Start of Block

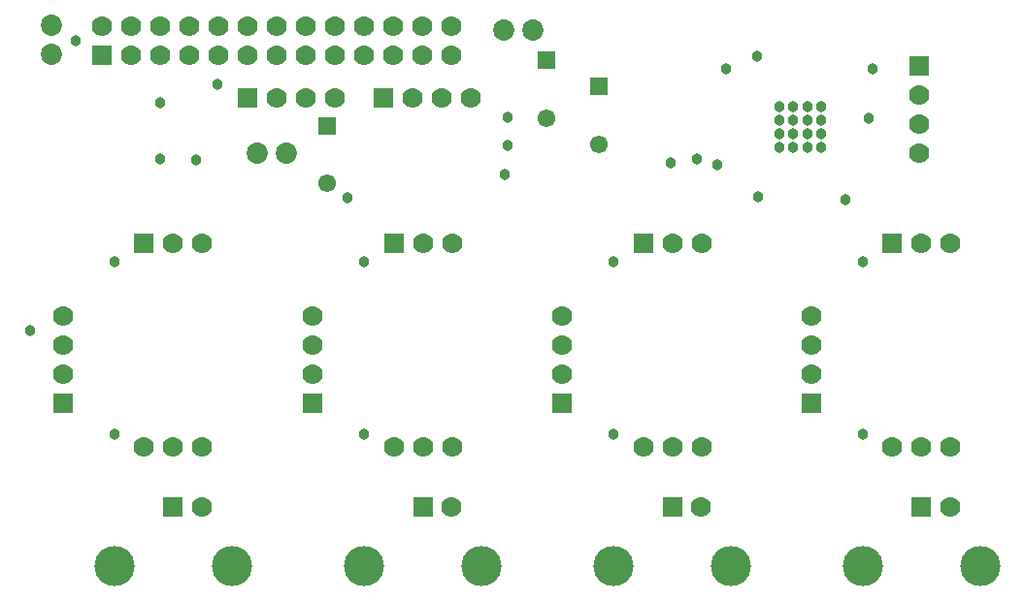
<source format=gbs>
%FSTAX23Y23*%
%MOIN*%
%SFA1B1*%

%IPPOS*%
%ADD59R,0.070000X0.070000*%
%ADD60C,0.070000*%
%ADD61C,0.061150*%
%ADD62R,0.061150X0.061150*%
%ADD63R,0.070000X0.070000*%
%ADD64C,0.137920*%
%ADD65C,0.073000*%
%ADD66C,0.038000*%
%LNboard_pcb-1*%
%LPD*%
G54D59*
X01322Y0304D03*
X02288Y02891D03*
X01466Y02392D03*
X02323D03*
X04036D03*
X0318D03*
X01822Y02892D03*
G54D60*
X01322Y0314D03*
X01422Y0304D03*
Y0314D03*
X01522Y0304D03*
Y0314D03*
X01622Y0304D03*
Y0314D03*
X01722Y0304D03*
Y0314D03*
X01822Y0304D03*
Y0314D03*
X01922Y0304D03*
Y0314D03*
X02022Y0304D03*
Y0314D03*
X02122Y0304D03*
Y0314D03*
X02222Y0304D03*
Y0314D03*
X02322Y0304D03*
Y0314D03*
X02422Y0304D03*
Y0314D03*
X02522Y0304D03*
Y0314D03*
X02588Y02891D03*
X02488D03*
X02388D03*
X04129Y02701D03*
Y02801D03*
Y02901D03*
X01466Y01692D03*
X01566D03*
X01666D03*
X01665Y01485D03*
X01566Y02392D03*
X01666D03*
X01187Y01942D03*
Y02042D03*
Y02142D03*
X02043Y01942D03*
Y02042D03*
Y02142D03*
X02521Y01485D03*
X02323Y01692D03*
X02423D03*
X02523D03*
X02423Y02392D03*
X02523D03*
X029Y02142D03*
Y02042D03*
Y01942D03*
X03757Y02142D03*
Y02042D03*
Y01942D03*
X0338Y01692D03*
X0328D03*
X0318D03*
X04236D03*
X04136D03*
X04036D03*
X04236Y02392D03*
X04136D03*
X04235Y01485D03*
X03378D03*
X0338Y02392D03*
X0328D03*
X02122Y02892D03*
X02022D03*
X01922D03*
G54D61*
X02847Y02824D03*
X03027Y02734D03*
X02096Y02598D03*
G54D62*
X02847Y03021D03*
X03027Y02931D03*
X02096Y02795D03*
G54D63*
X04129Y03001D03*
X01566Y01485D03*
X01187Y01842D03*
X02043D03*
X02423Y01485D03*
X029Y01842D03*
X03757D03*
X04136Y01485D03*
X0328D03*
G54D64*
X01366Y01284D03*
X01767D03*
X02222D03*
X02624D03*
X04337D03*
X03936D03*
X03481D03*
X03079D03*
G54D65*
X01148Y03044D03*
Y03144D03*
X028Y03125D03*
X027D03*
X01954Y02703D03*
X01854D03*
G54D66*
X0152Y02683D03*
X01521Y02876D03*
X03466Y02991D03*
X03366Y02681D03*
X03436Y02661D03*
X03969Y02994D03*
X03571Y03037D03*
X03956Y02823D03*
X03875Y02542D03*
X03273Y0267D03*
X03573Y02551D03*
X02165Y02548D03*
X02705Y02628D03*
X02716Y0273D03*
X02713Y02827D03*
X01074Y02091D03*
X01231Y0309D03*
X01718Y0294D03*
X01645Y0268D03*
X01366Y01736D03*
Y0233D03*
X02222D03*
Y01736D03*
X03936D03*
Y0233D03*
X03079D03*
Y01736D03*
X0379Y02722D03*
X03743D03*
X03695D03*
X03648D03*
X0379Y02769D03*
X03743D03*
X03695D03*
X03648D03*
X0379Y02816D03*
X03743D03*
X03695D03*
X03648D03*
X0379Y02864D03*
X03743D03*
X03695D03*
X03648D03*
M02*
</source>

End of Block

Output the listing exactly, pictures excluded.

» Task output
<source format=gbs>
%FSTAX23Y23*%
%MOIN*%
%SFA1B1*%

%IPPOS*%
%ADD59R,0.070000X0.070000*%
%ADD60C,0.070000*%
%ADD61C,0.061150*%
%ADD62R,0.061150X0.061150*%
%ADD63R,0.070000X0.070000*%
%ADD64C,0.137920*%
%ADD65C,0.073000*%
%ADD66C,0.038000*%
%LNboard_pcb-1*%
%LPD*%
G54D59*
X01322Y0304D03*
X02288Y02891D03*
X01466Y02392D03*
X02323D03*
X04036D03*
X0318D03*
X01822Y02892D03*
G54D60*
X01322Y0314D03*
X01422Y0304D03*
Y0314D03*
X01522Y0304D03*
Y0314D03*
X01622Y0304D03*
Y0314D03*
X01722Y0304D03*
Y0314D03*
X01822Y0304D03*
Y0314D03*
X01922Y0304D03*
Y0314D03*
X02022Y0304D03*
Y0314D03*
X02122Y0304D03*
Y0314D03*
X02222Y0304D03*
Y0314D03*
X02322Y0304D03*
Y0314D03*
X02422Y0304D03*
Y0314D03*
X02522Y0304D03*
Y0314D03*
X02588Y02891D03*
X02488D03*
X02388D03*
X04129Y02701D03*
Y02801D03*
Y02901D03*
X01466Y01692D03*
X01566D03*
X01666D03*
X01665Y01485D03*
X01566Y02392D03*
X01666D03*
X01187Y01942D03*
Y02042D03*
Y02142D03*
X02043Y01942D03*
Y02042D03*
Y02142D03*
X02521Y01485D03*
X02323Y01692D03*
X02423D03*
X02523D03*
X02423Y02392D03*
X02523D03*
X029Y02142D03*
Y02042D03*
Y01942D03*
X03757Y02142D03*
Y02042D03*
Y01942D03*
X0338Y01692D03*
X0328D03*
X0318D03*
X04236D03*
X04136D03*
X04036D03*
X04236Y02392D03*
X04136D03*
X04235Y01485D03*
X03378D03*
X0338Y02392D03*
X0328D03*
X02122Y02892D03*
X02022D03*
X01922D03*
G54D61*
X02847Y02824D03*
X03027Y02734D03*
X02096Y02598D03*
G54D62*
X02847Y03021D03*
X03027Y02931D03*
X02096Y02795D03*
G54D63*
X04129Y03001D03*
X01566Y01485D03*
X01187Y01842D03*
X02043D03*
X02423Y01485D03*
X029Y01842D03*
X03757D03*
X04136Y01485D03*
X0328D03*
G54D64*
X01366Y01284D03*
X01767D03*
X02222D03*
X02624D03*
X04337D03*
X03936D03*
X03481D03*
X03079D03*
G54D65*
X01148Y03044D03*
Y03144D03*
X028Y03125D03*
X027D03*
X01954Y02703D03*
X01854D03*
G54D66*
X0152Y02683D03*
X01521Y02876D03*
X03466Y02991D03*
X03366Y02681D03*
X03436Y02661D03*
X03969Y02994D03*
X03571Y03037D03*
X03956Y02823D03*
X03875Y02542D03*
X03273Y0267D03*
X03573Y02551D03*
X02165Y02548D03*
X02705Y02628D03*
X02716Y0273D03*
X02713Y02827D03*
X01074Y02091D03*
X01231Y0309D03*
X01718Y0294D03*
X01645Y0268D03*
X01366Y01736D03*
Y0233D03*
X02222D03*
Y01736D03*
X03936D03*
Y0233D03*
X03079D03*
Y01736D03*
X0379Y02722D03*
X03743D03*
X03695D03*
X03648D03*
X0379Y02769D03*
X03743D03*
X03695D03*
X03648D03*
X0379Y02816D03*
X03743D03*
X03695D03*
X03648D03*
X0379Y02864D03*
X03743D03*
X03695D03*
X03648D03*
M02*
</source>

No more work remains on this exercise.